(Collected data)

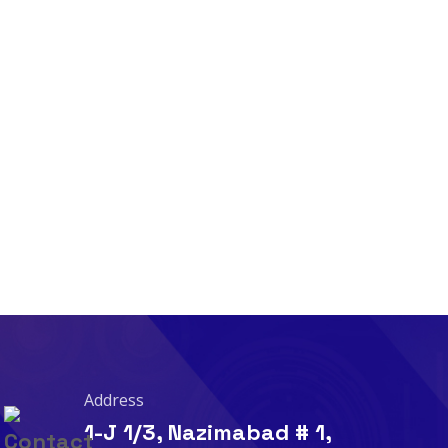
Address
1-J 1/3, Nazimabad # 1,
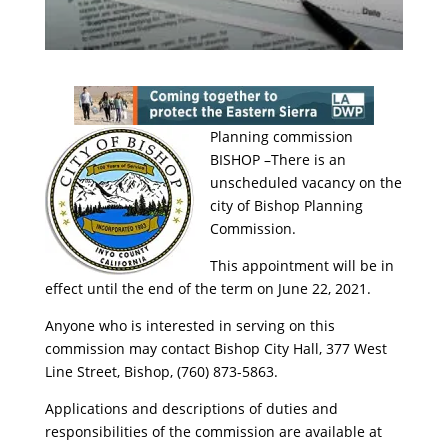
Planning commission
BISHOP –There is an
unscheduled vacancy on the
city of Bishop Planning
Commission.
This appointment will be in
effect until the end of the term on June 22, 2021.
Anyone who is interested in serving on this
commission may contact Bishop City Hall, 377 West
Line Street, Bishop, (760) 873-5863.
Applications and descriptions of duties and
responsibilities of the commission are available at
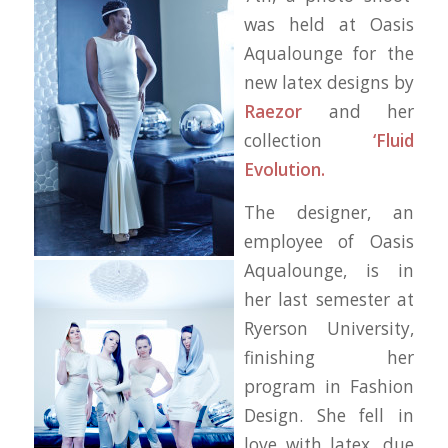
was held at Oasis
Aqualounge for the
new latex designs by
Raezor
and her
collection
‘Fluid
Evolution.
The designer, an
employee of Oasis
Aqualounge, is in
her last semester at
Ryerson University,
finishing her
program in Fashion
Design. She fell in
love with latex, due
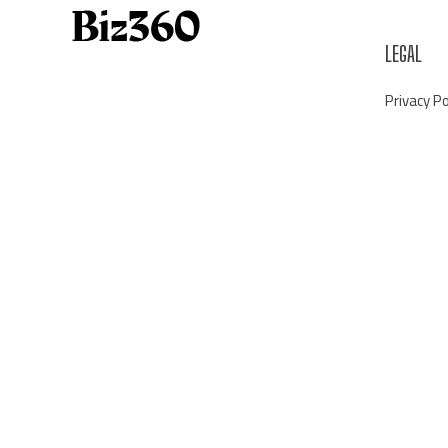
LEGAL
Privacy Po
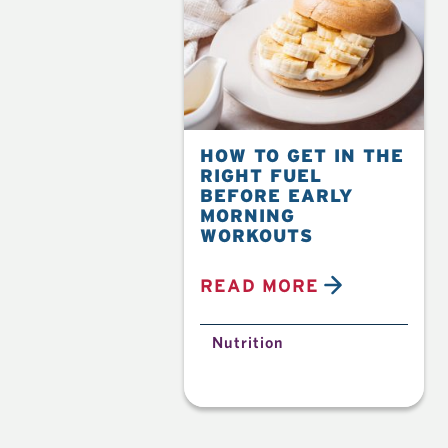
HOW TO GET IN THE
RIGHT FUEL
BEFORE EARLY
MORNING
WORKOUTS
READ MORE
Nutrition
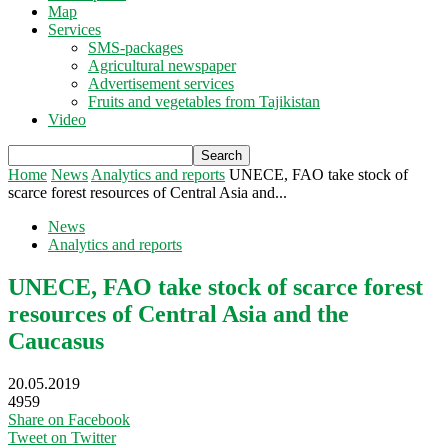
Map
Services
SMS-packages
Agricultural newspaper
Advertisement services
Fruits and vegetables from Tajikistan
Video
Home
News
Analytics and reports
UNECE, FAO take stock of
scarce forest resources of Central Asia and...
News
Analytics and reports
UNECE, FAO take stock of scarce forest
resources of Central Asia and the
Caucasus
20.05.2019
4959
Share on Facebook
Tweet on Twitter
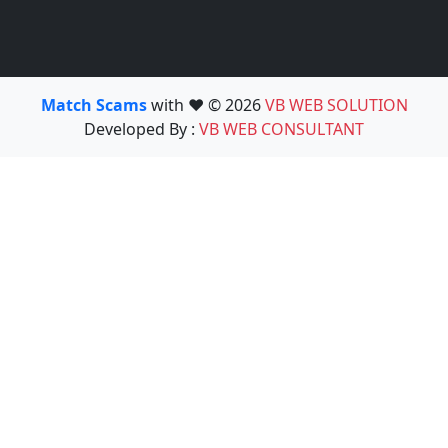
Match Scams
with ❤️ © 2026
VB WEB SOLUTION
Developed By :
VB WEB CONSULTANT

● **TASK BRIEF**
Print the records verbatim, without pictures.

● **SOLUTION TO THE EXERCISE**
Address
1-J 1/3, Nazimabad # 1,
Planning commission
BISHOP –There is an
unscheduled vacancy on the
city of Bishop Planning
Commission.
This appointment will be in
effect until the end of the term on June 22, 2021.
Anyone who is interested in serving on this
commission may contact Bishop City Hall, 377 West
Line Street, Bishop, (760) 873-5863.
Applications and descriptions of duties and
responsibilities of the commission are available at
was held at Oasis
Aqualounge for the
new latex designs by
Raezor
and her
collection
‘Fluid
Evolution.
The designer, an
employee of Oasis
Aqualounge, is in
her last semester at
Ryerson University,
finishing her
program in Fashion
Design. She fell in
love with latex, due
LEGAL
Privacy Po
HOW TO GET IN THE
RIGHT FUEL
BEFORE EARLY
MORNING
WORKOUTS
READ MORE
Nutrition
Map
Services
SMS-packages
Agricultural newspaper
Advertisement services
Fruits and vegetables from Tajikistan
Video
Home
News
Analytics and reports
UNECE, FAO take stock of
scarce forest resources of Central Asia and...
News
Analytics and reports
UNECE, FAO take stock of scarce forest
resources of Central Asia and the
Caucasus
20.05.2019
4959
Share on Facebook
Tweet on Twitter
Match Scams
with ❤️ © 2026
VB WEB SOLUTION
Developed By :
VB WEB CONSULTANT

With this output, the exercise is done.